_Task item:_
All lines from the one containing "[362,325,389,339] [86,354,111,364] (4h)" through the end of the data below must be reproduced exactly, and no others.

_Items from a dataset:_
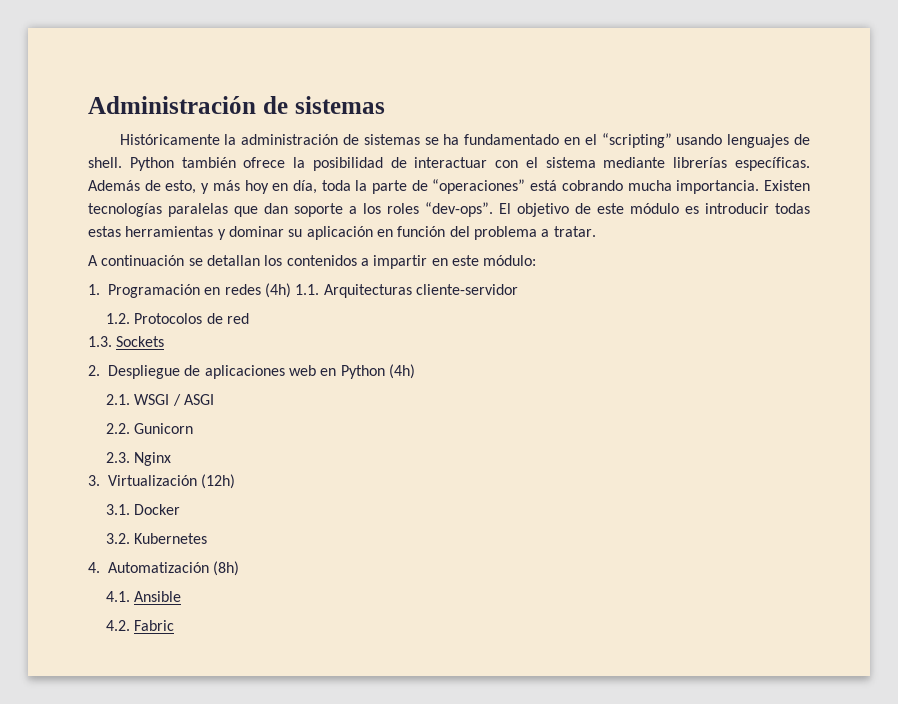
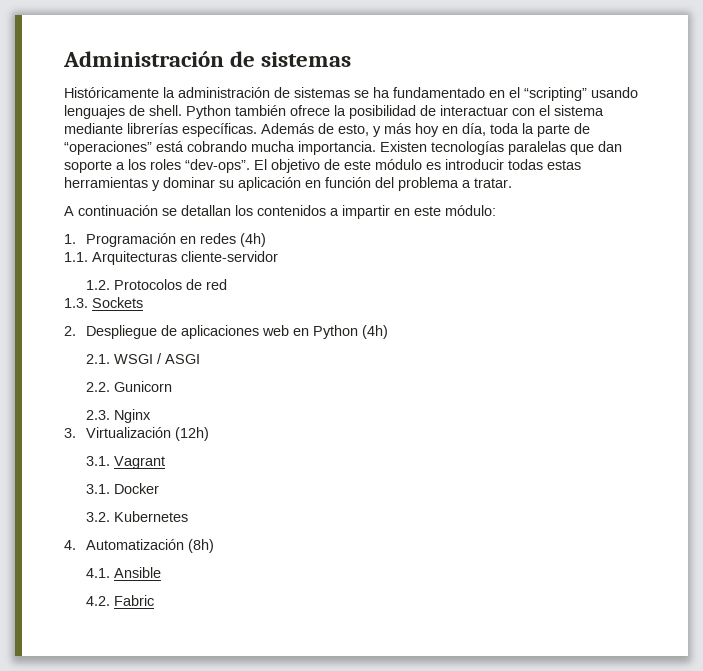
(291, 290) none -> (267, 240) //
(236, 481) none -> [86,456,166,469] // 3.1. Vagrant

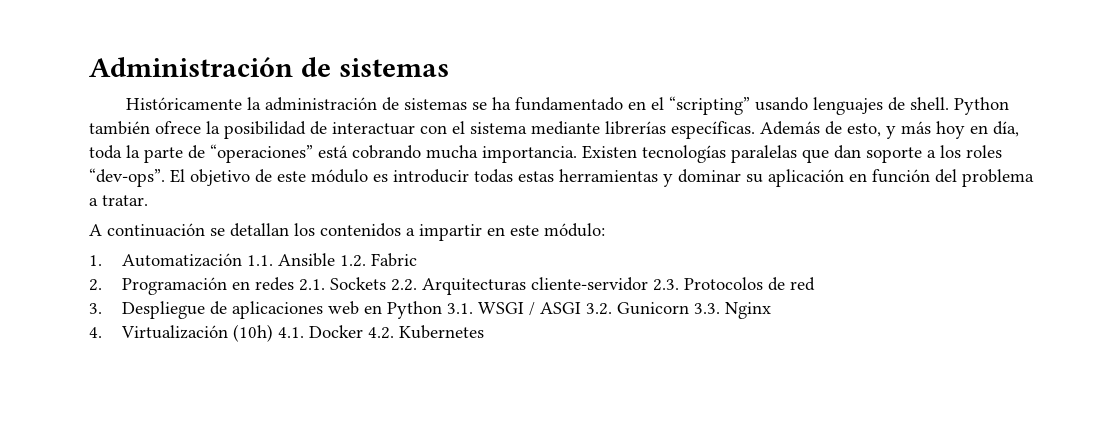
[86,233,267,247] [64,252,88,262] Programación en redes (4h) // 1.1. -> [121,253,417,267] [89,277,417,295] Automatización 1.1. Ansible 1.2. Fabric // 2. Programación en redes 2.1. Sockets 2.2.
[86,280,111,290] // 1.2. -> [652,279,679,291] 2.3.
[64,297,143,308] [64,326,76,336] 1.3. Sockets // 2. -> [89,303,102,314] 3.
[362,325,389,339] [86,354,111,364] (4h) // 2.1. -> [446,303,473,314] 3.1.
[86,382,111,392] // 2.2. -> [585,303,612,315] 3.2.
[86,410,111,420] // 2.3. -> [693,303,720,314] 3.3.
[64,427,210,441] [86,456,166,469] [86,484,111,494] 3. Virtualización (12h) // 3.1. Vagrant // 3.1. -> [89,324,304,342] 4. Virtualización (10h) 4.1.
[86,512,111,522] // 3.2. -> [367,327,394,339] 4.2.
[64,539,215,553] [86,567,162,578] [86,595,155,606] // 4. Automatización (8h) // 4.1. Ansible // 4.2. Fabric -> (484, 332) none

_Output below:_
[362,325,389,339] [86,354,111,364] (4h) // 2.1. -> [446,303,473,314] 3.1.
[86,382,111,392] // 2.2. -> [585,303,612,315] 3.2.
[86,410,111,420] // 2.3. -> [693,303,720,314] 3.3.
[64,427,210,441] [86,456,166,469] [86,484,111,494] 3. Virtualización (12h) // 3.1. Vagrant // 3.1. -> [89,324,304,342] 4. Virtualización (10h) 4.1.
[86,512,111,522] // 3.2. -> [367,327,394,339] 4.2.
[64,539,215,553] [86,567,162,578] [86,595,155,606] // 4. Automatización (8h) // 4.1. Ansible // 4.2. Fabric -> (484, 332) none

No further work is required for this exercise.